Atemorizado pelos ganhos eleitorais do UKIP e acossado pelos conservadores eurocéticos, David Cameron, agora primeiro-ministro demissionário, prometeu referendar a permanência do Reino Unido na União Europeia.

Cameron achou que a inesperada maioria absoluta de 2015 e o acordo entre Londres e Bruxelas assinado em fevereiro, que atribuía um estatuto ainda mais especial ao Reino Unido, garantiriam a força necessária ao “remain”. Enganou-se e por via desse irresponsável engano abriu caminho à possibilidade de um líder populista tomar conta do Partido Conservador. Somar o populismo nos conservadores à liderança inexistente do socialista Jeremy Corbyn nos trabalhistas e à irresponsabilidade de Nigel Farage é um risco com danos potenciais equivalentes ao Brexit.

É que o Reino Unido continuará a ser uma grande economia, uma potência nuclear com assento no Conselho de Segurança das Nações Unidas e o principal e mais avançado exército europeu. E nesta altura não se vislumbra uma solução para a crise dos refugiados nem para o problema de defesa e securitário que a Europa atravessa, exatamente os principais fatores – se ignorarmos as questões do défice democrático e o descontentamento dos mais pobres – que deram a vitória ao “leave” no referendo.

Na UE a resposta foi difusa. Mas ao contrário do que se ouve, a reação inicial do diretório europeu mostra que as coisas não terão ficado na mesma. Até agora havia o eixo franco-alemão, com a chanceler Angela Merkel a incluir, mesmo que só na forma, Paris nas principais decisões. Esta fórmula permitia a Berlim parecer que não decide tudo sozinho. Mas a reunião dos seis membros fundadores (Alemanha, França, Itália e Benelux) da União pareceu um sinal de que ganharam força aqueles que defendem o regresso a uma União de núcleo restrito. É essa a teoria, por exemplo, do ministro alemão das Finanças, Wolfgang Schäuble, que defende também duas divisas europeias, um euro forte e um fraco.
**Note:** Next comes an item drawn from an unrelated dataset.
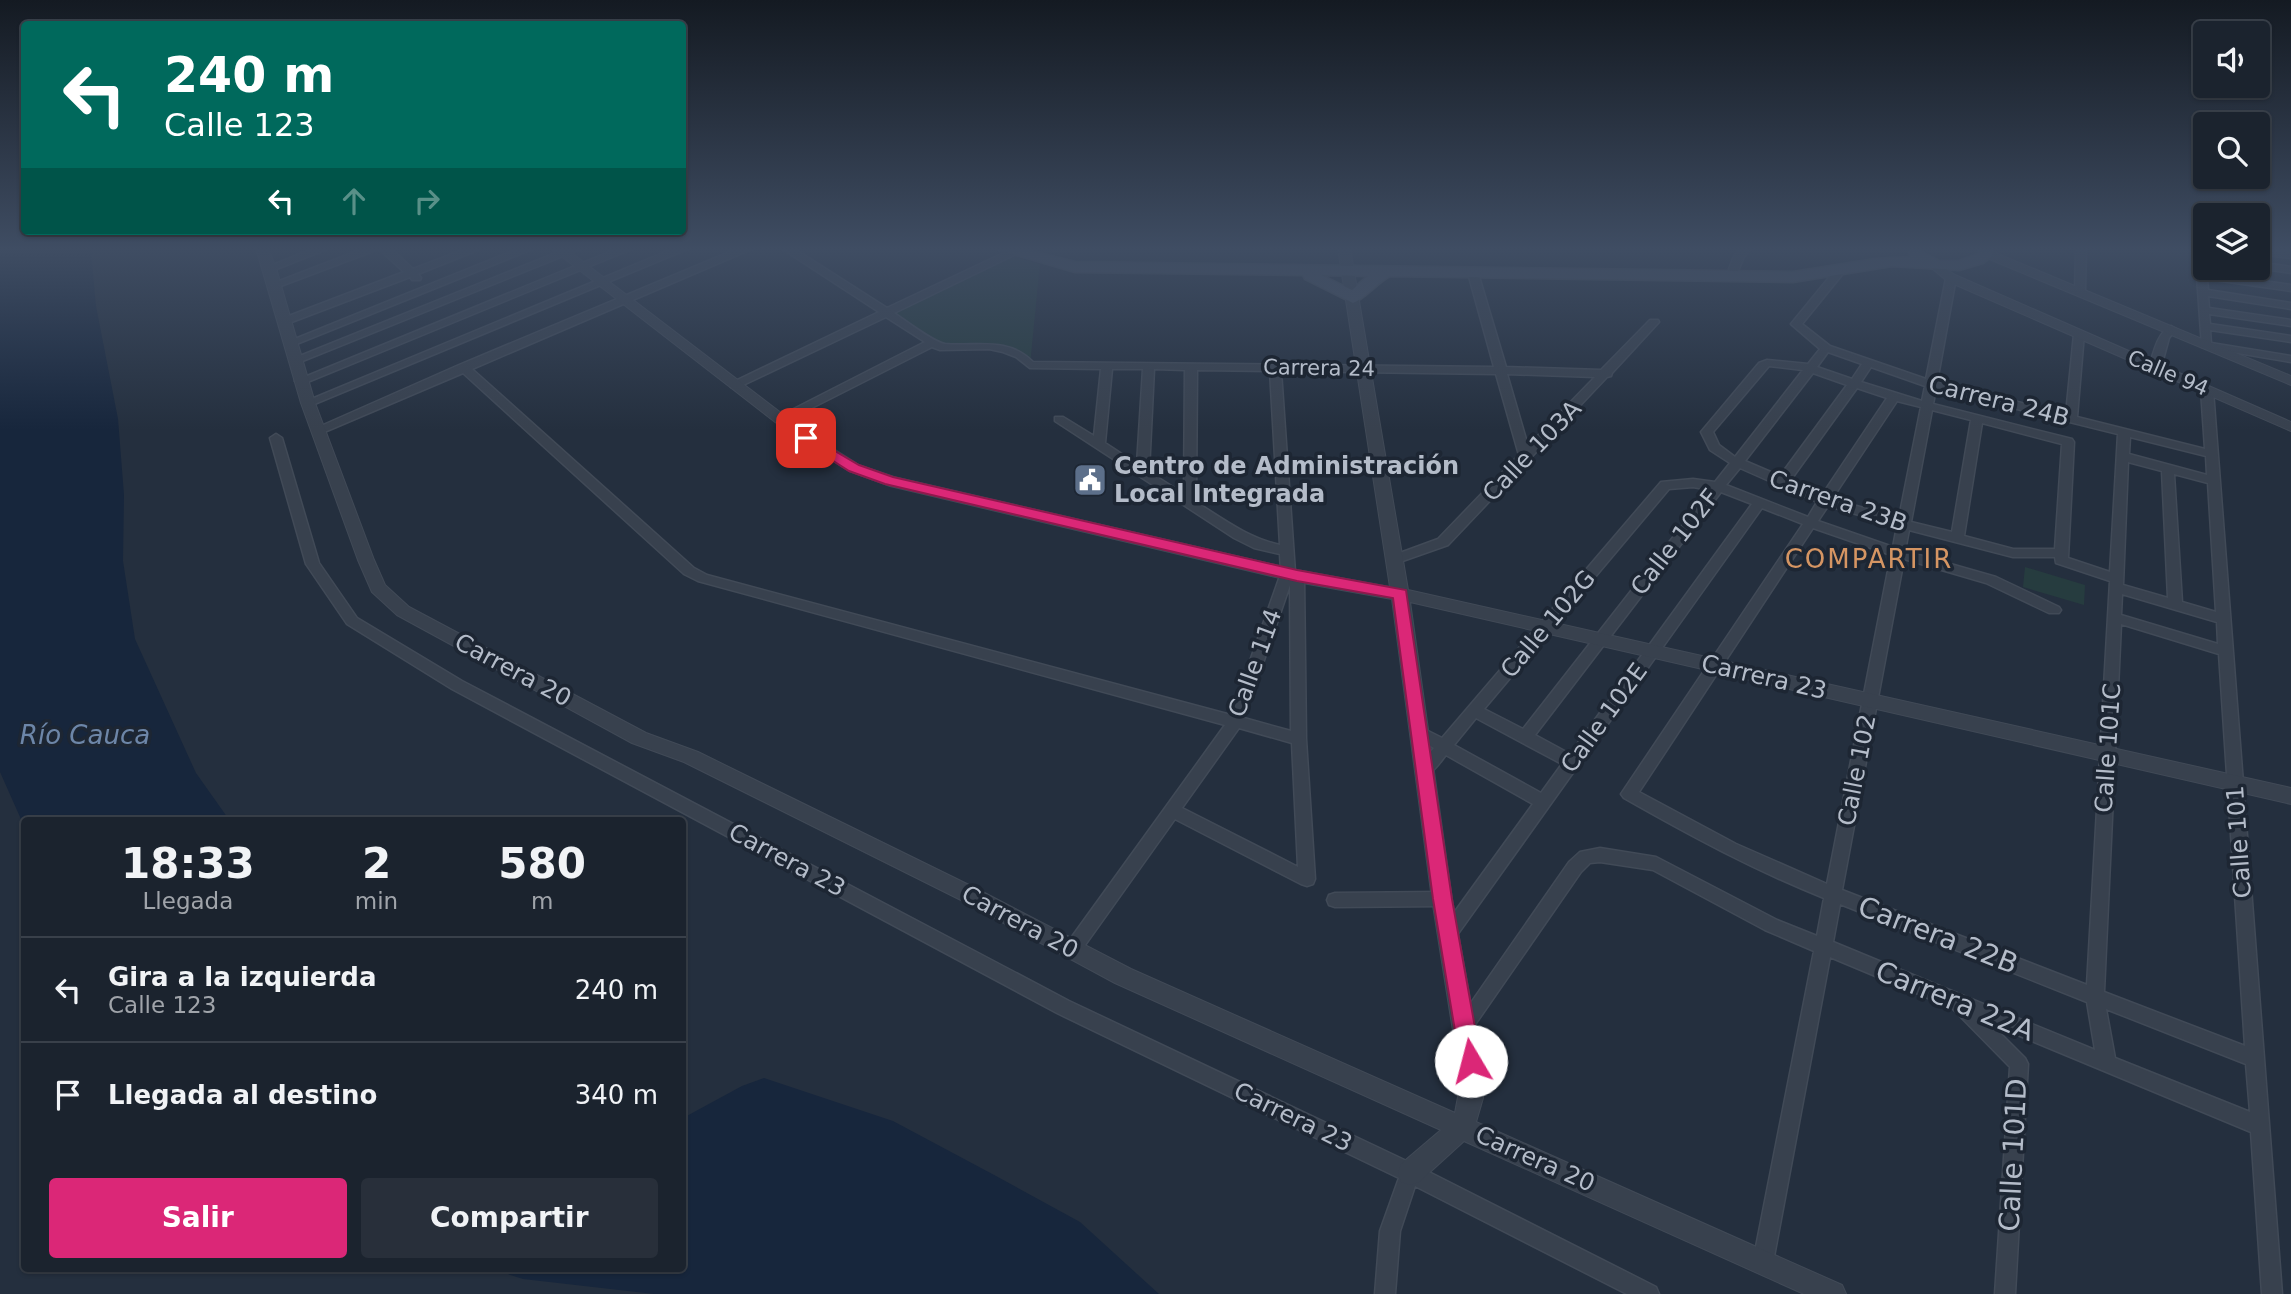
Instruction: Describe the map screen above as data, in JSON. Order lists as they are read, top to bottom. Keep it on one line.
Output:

Depois Merkel convidou (para Berlim, pois claro!) Matteo Renzi (Itália), François Hollande (França) e Donald Tusk (presidente do Conselho Europeu) para discutir uma resposta ao Brexit. Ignorou Jean-Claude Juncker, presidente da Comissão Europeia, que tem advogado, em oposição a Tusk, a necessidade de negociar rapidamente o Brexit para diminuir a incerteza. Merkel pede prudência. Mas sabe-se que os periféricos (dívida pública e mercados) são os primeiros a ser atingidos, rápido e em força, sempre que a incerteza se avoluma. É de esperar que o Brexit provoque mudanças profundas, faltando saber se vai ou não haver uma alteração também profunda no status quo e modus operandi europeus.

Em Espanha houve eleições com o Brexit em pano de fundo, o que terá favorecido os conservadores do ainda primeiro-ministro Mariano Rajoy. Muitos espanhóis terão votado pela certeza contra a incerteza dos nacionalismos independentistas que a saída britânica reavivou. Porém apesar de um Parlamento novamente polarizado e de não haver uma solução governativa óbvia, não se pode dizer que Espanha teve eleições para deixar tudo na mesma. Porque a derrota do Unidos Podemos foi também uma derrota do extremismo populista antieuropeu. Nem tudo está mal.